Apply different validation rules for different teams: 
ruleset:
  - name: "Frontend Team Rules"
    when:
      - "pull_request.opened"
      - "pull_request.synchronize"
    if:
      - type: "team"
        match: "myorg/frontend-team"
      - type: "files"
        modified:
          match: "src/frontend/.*"
    validate:
      - type: "dependent"
        files:
          - when: "src/frontend/components/(.+)\\.jsx$"
            require: "src/frontend/components/$1.test.jsx"
    on_failure:
      - comment:
          body: "Frontend components require test files"

  - name: "Backend Team Rules"
    when:
      - "pull_request.opened"
      - "pull_request.synchronize"
    if:
      - type: "team"
        match: "myorg/backend-team"
      - type: "files"
        modified:
          match: "src/backend/.*"
    validate:
      - type: "dependent"
        files:
          - when: "src/backend/api/(.+)\\.js$"
            require: "test/backend/api/$1.test.js"
    on_failure:
      - comment:
          body: "Backend API endpoints require test files"

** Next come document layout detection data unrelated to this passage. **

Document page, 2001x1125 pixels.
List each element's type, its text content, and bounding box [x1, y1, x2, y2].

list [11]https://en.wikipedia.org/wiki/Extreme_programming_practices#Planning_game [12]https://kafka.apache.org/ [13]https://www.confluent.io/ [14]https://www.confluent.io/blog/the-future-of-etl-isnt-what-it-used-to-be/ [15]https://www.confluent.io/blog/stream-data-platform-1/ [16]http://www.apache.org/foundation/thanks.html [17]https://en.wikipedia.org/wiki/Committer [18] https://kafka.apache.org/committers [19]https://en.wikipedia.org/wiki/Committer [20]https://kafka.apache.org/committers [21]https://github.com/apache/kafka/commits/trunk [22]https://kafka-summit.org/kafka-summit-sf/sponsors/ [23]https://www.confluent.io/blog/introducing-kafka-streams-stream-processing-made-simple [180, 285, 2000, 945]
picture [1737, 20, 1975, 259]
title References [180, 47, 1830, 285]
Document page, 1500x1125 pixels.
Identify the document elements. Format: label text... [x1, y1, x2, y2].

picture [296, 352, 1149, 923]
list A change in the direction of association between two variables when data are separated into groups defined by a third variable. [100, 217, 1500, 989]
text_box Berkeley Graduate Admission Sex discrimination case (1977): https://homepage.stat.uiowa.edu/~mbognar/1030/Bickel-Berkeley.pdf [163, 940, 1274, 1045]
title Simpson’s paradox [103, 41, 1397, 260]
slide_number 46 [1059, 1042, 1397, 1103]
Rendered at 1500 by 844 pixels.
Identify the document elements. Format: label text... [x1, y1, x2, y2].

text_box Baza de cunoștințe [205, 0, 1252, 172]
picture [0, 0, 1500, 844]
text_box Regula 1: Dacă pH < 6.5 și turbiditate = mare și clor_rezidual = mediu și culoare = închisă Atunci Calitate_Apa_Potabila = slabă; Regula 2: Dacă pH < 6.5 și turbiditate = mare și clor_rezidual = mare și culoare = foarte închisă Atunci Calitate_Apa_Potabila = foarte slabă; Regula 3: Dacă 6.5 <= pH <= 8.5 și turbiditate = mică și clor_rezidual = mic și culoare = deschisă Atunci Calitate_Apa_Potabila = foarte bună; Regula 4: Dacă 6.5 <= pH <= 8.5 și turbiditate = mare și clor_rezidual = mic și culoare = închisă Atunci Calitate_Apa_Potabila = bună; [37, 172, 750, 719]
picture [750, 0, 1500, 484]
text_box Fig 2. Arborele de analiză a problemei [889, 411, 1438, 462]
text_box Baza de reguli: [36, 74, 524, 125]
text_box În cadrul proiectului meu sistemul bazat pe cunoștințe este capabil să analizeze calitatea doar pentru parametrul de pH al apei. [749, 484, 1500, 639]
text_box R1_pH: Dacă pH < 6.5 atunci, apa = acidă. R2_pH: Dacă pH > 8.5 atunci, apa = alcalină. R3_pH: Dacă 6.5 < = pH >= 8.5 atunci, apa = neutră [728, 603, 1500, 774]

Different Requirements by Experience Level

Apply different rules based on team experience levels: 
ruleset:
  - name: "Senior Developer Rules"
    when:
      - "pull_request.opened"
      - "pull_request.ready_for_review"
    if:
      - type: "team"
        match: "myorg/senior-developers"
    validate:
      - type: "approvals"
        count:
          min: 1
    on_success:
      - label:
          add: ["ready-to-merge"]

  - name: "Junior Developer Rules"
    when:
      - "pull_request.opened"
      - "pull_request.ready_for_review"
    if:
      - type: "team"
        match: "myorg/junior-developers"
    validate:
      - type: "approvals"
        count:
          min: 2
        include: ["senior-reviewer"]
    on_success:
      - label:
          add: ["ready-to-merge"]
    on_failure:
      - comment:
          body: "PRs from junior developers require at least 2 approvals, including from a senior reviewer"

Restricted Operations

Restrict certain operations to specific teams: 
ruleset:
  - name: "Security File Changes"
    when:
      - "pull_request.opened"
      - "pull_request.synchronize"
    if:
      - type: "files"
        modified:
          match: ["config/security/.*", "src/auth/.*"]
      - type: "team"
        ignore: "myorg/security-team"
    validate:
      - type: "approvals"
        count:
          min: 3
        include: ["security-lead", "cto"]
    on_failure:
      - label:
          add: ["security-review-required"]
      - comment:
          body: |
            Changes to security-sensitive files from non-security team members
            require additional scrutiny:

            - At least 3 approvals
            - Explicit approval from the security lead and CTO

Team Labeling

Automatically label PRs based on the author’s team: 
ruleset:
  - name: "Frontend Team Label"
    when:
      - "pull_request.opened"
    if:
      - type: "team"
        match: "myorg/frontend-team"
    on_success:
      - label:
          add: ["team: frontend"]

  - name: "Backend Team Label"
    when:
      - "pull_request.opened"
    if:
      - type: "team"
        match: "myorg/backend-team"
    on_success:
      - label:
          add: ["team: backend"]

  - name: "DevOps Team Label"
    when:
      - "pull_request.opened"
    if:
      - type: "team"
        match: "myorg/devops-team"
    on_success:
      - label:
          add: ["team: devops"]

Best Practices

Organize repository access through GitHub teams
Create teams that reflect organizational structure
Use descriptive team names
Apply least privilege principles to team permissions
The GitHub App needs appropriate permissions to check team membership

Required Permissions

For the Team Filter to work:
  1. The GitHub App must have the members:read permission
  2. The teams must be visible to the GitHub App
  3. Teams must be properly set up in the GitHub organization

Setting Up Teams in GitHub

To create and manage teams:
  1. Go to your organization’s page
  2. Click on “Teams” in the top navigation
  3. Click the “New team” button
  4. Provide a team name and description
  5. Add members to the team
  6. Grant repository access as needed
Teams can be nested to reflect your organizational hierarchy, which helps with permission management.